The-Product-Engineering-Behind-Most-Viewed-Writers 这个感觉稍微有点关系
数据案例挖掘
Mapping-the-Discussion-on-Quora-Over-Time-through-Question-Text
趋势下面👇针对我比较感兴趣的点一个个看————————————
A Machine Learning Approach to Ranking Answers on Quora
Early Attempts and Baselines
使用upvotes/downvotes进行简单的打分,优点是简单、快速、可解释性强,是一个很好的baseline(想使用观看次数来进行优化,结果发现效果不是很好)
缺点如下,所以想到用丰富的结构化信息:
- Time sensitivity,必须先有行为才能打分
- Rich get richer:up得越多获得up的机会越多
- Joke answers:类似标题党或者有噱头的玩意
- Discoverability:新用户发的内容很难获得行为
Our Approach to Solving the Ranking Problem
In ranking problems our goal is to predict a list of documents ranked by relevance.

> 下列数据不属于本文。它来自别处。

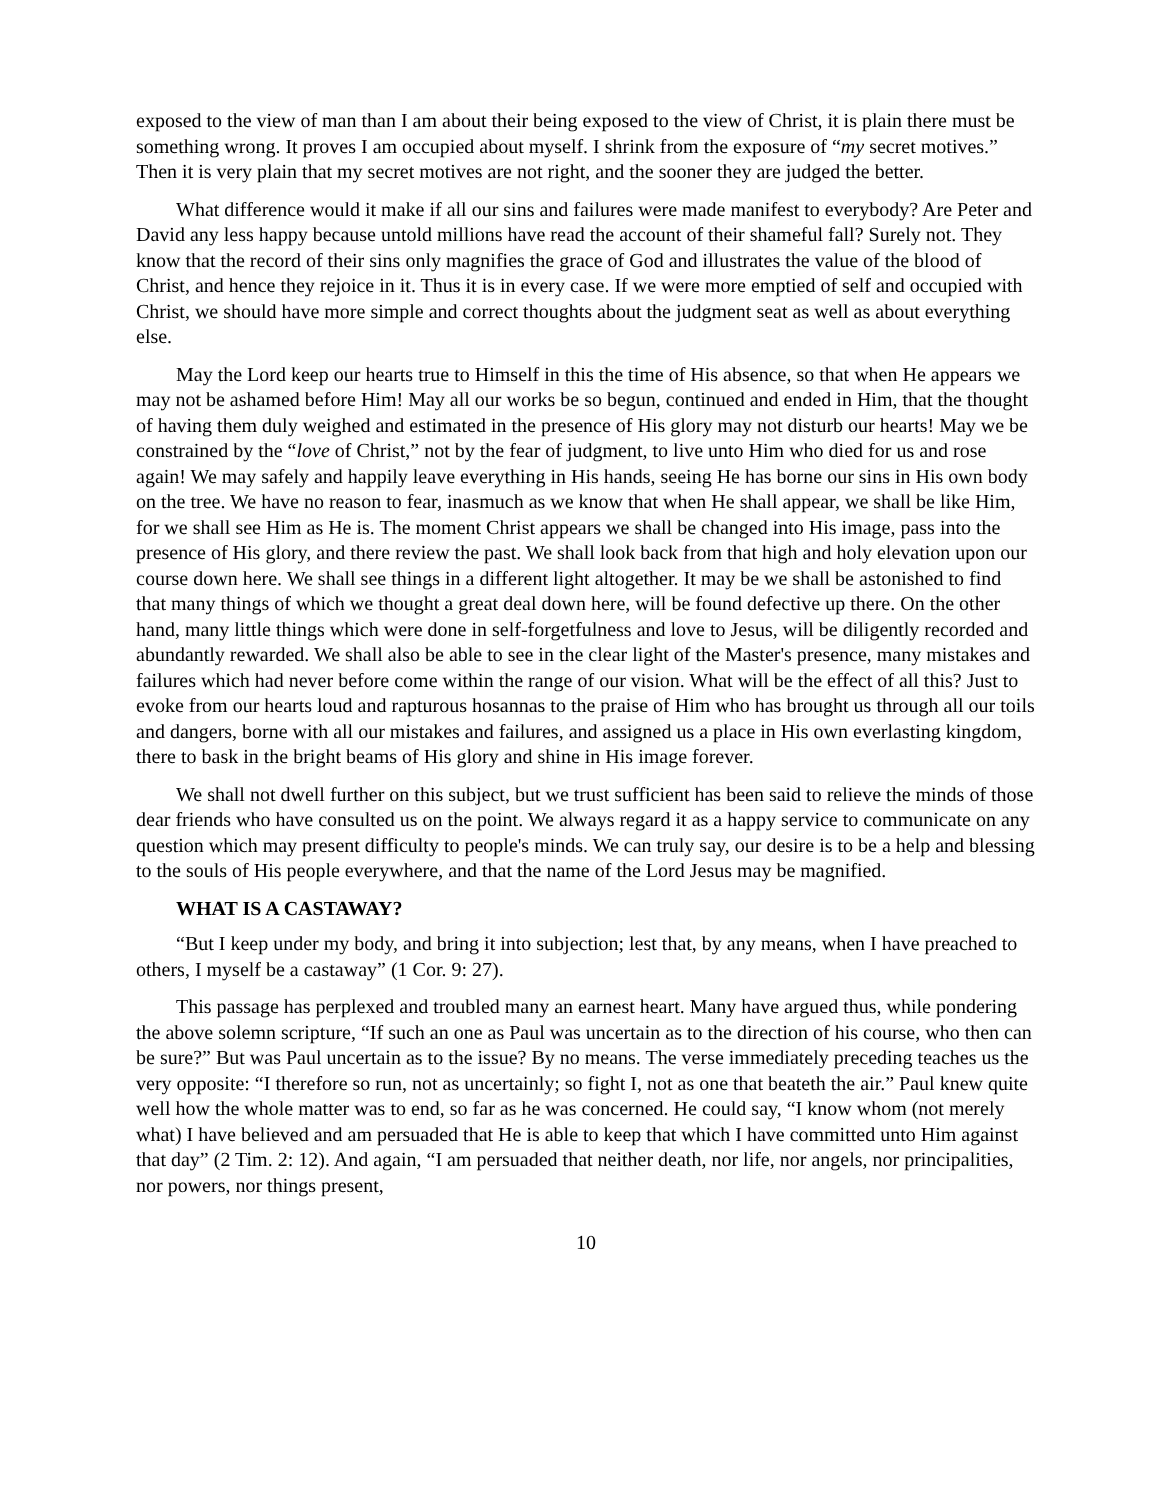exposed to the view of man than I am about their being exposed to the view of Christ, it is plain there must be something wrong. It proves I am occupied about myself. I shrink from the exposure of “my secret motives.” Then it is very plain that my secret motives are not right, and the sooner they are judged the better.
What difference would it make if all our sins and failures were made manifest to everybody? Are Peter and David any less happy because untold millions have read the account of their shameful fall? Surely not. They know that the record of their sins only magnifies the grace of God and illustrates the value of the blood of Christ, and hence they rejoice in it. Thus it is in every case. If we were more emptied of self and occupied with Christ, we should have more simple and correct thoughts about the judgment seat as well as about everything else.
May the Lord keep our hearts true to Himself in this the time of His absence, so that when He appears we may not be ashamed before Him! May all our works be so begun, continued and ended in Him, that the thought of having them duly weighed and estimated in the presence of His glory may not disturb our hearts! May we be constrained by the “love of Christ,” not by the fear of judgment, to live unto Him who died for us and rose again! We may safely and happily leave everything in His hands, seeing He has borne our sins in His own body on the tree. We have no reason to fear, inasmuch as we know that when He shall appear, we shall be like Him, for we shall see Him as He is. The moment Christ appears we shall be changed into His image, pass into the presence of His glory, and there review the past. We shall look back from that high and holy elevation upon our course down here. We shall see things in a different light altogether. It may be we shall be astonished to find that many things of which we thought a great deal down here, will be found defective up there. On the other hand, many little things which were done in self-forgetfulness and love to Jesus, will be diligently recorded and abundantly rewarded. We shall also be able to see in the clear light of the Master's presence, many mistakes and failures which had never before come within the range of our vision. What will be the effect of all this? Just to evoke from our hearts loud and rapturous hosannas to the praise of Him who has brought us through all our toils and dangers, borne with all our mistakes and failures, and assigned us a place in His own everlasting kingdom, there to bask in the bright beams of His glory and shine in His image forever.
We shall not dwell further on this subject, but we trust sufficient has been said to relieve the minds of those dear friends who have consulted us on the point. We always regard it as a happy service to communicate on any question which may present difficulty to people's minds. We can truly say, our desire is to be a help and blessing to the souls of His people everywhere, and that the name of the Lord Jesus may be magnified.
WHAT IS A CASTAWAY?
“But I keep under my body, and bring it into subjection; lest that, by any means, when I have preached to others, I myself be a castaway” (1 Cor. 9: 27).
This passage has perplexed and troubled many an earnest heart. Many have argued thus, while pondering the above solemn scripture, “If such an one as Paul was uncertain as to the direction of his course, who then can be sure?” But was Paul uncertain as to the issue? By no means. The verse immediately preceding teaches us the very opposite: “I therefore so run, not as uncertainly; so fight I, not as one that beateth the air.” Paul knew quite well how the whole matter was to end, so far as he was concerned. He could say, “I know whom (not merely what) I have believed and am persuaded that He is able to keep that which I have committed unto Him against that day” (2 Tim. 2: 12). And again, “I am persuaded that neither death, nor life, nor angels, nor principalities, nor powers, nor things present,
10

In most cases there is also additional context, e.g. an associated user that's viewing results, therefore introducing personalization to the problem.下面介绍一种应该是base的模型: - non-personalized
- supervised
- item-wise regression:给每一个答案打分
Ground Truth Dataset
At Quora we define good answers to have the following five properties: - 确实是在回答该问题
- 提供reusable的知识
- 有理由支持的答案
- 可证实是正确的
-
清晰易读
有效特征的例子
提取的特征也包括
- 用户认证信息, 格式, 赞成票
- 作者和投票者的历史数据来推算主题的专业度和可信度
We explored many different ways to know the true quality of answers.
- once again consider using a list of answers where the labels are the ratio of upvotes to downvotes.the shortcoming here is that this label would suffer from the same issues as the downvote model presented earlier
- run a user survey
- try to combine them into one authoritative ground truth dataset.
Features and Models
Feature engineering is a major contributor to the success of a model and it's often the hardest part of building a good machine learning system.The features we tried can broadly be categorized into three groups
- text-based features
- expertise-based features
- author/upvoter history-based features
一开始用的是文本特征,但是由于有句法复杂性,所以部分有问题。
通常来说集成别的模型作为特征很有用,比如我们使用了一个预估用户在某个topic下面的专业度的特征就证明了这一点。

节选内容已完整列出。